5

I'm trying to find a class for storing a vector of bytes in Java, which supports: random access (so I can get or set a byte anywhere), resizing (so I can either append stuff to the end or else manually change the size), reasonable efficiency (I might be storing megabytes of data in these things), all in memory (I don't have a file system). Any suggestions?

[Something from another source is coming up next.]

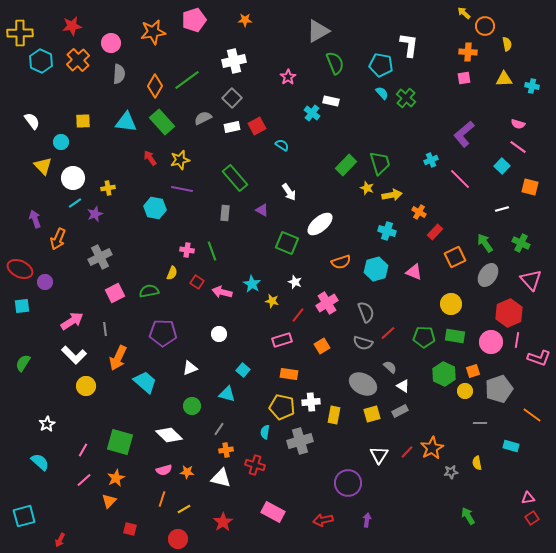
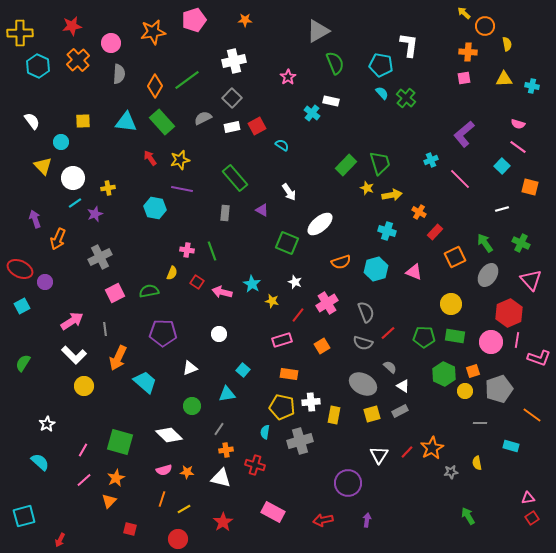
cyan hexagon at (41, 61): moved 3 px left, 5 px down
cyan square at (22, 306): rotated 21 degrees counterclockwise
yellow circle at (86, 386): moved 2 px left
cyan triangle at (227, 394): rotated 24 degrees counterclockwise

So far the candidates are:

  • byte[]. Not resizable.
  • java.util.Vector<Byte>. Evil. Also painfully inefficient.
  • java.io.ByteArrayOutputStream. Not random-access.
  • java.nio.ByteBuffer. Not resizable.
  • org.apache.commons.collections.primitives.ArrayByteList. Not resizable. Which is weird, because it'll automatically resize if you add stuff to it, you just can't change the size explicitly!
  • pure RAM implementation of java.nio.channels.FileChannel. Can't find one. (Remember I don't have a file system.)
  • Apache Commons VFS and the RAM filesystem. If I must I will, but I really like something lighter weight...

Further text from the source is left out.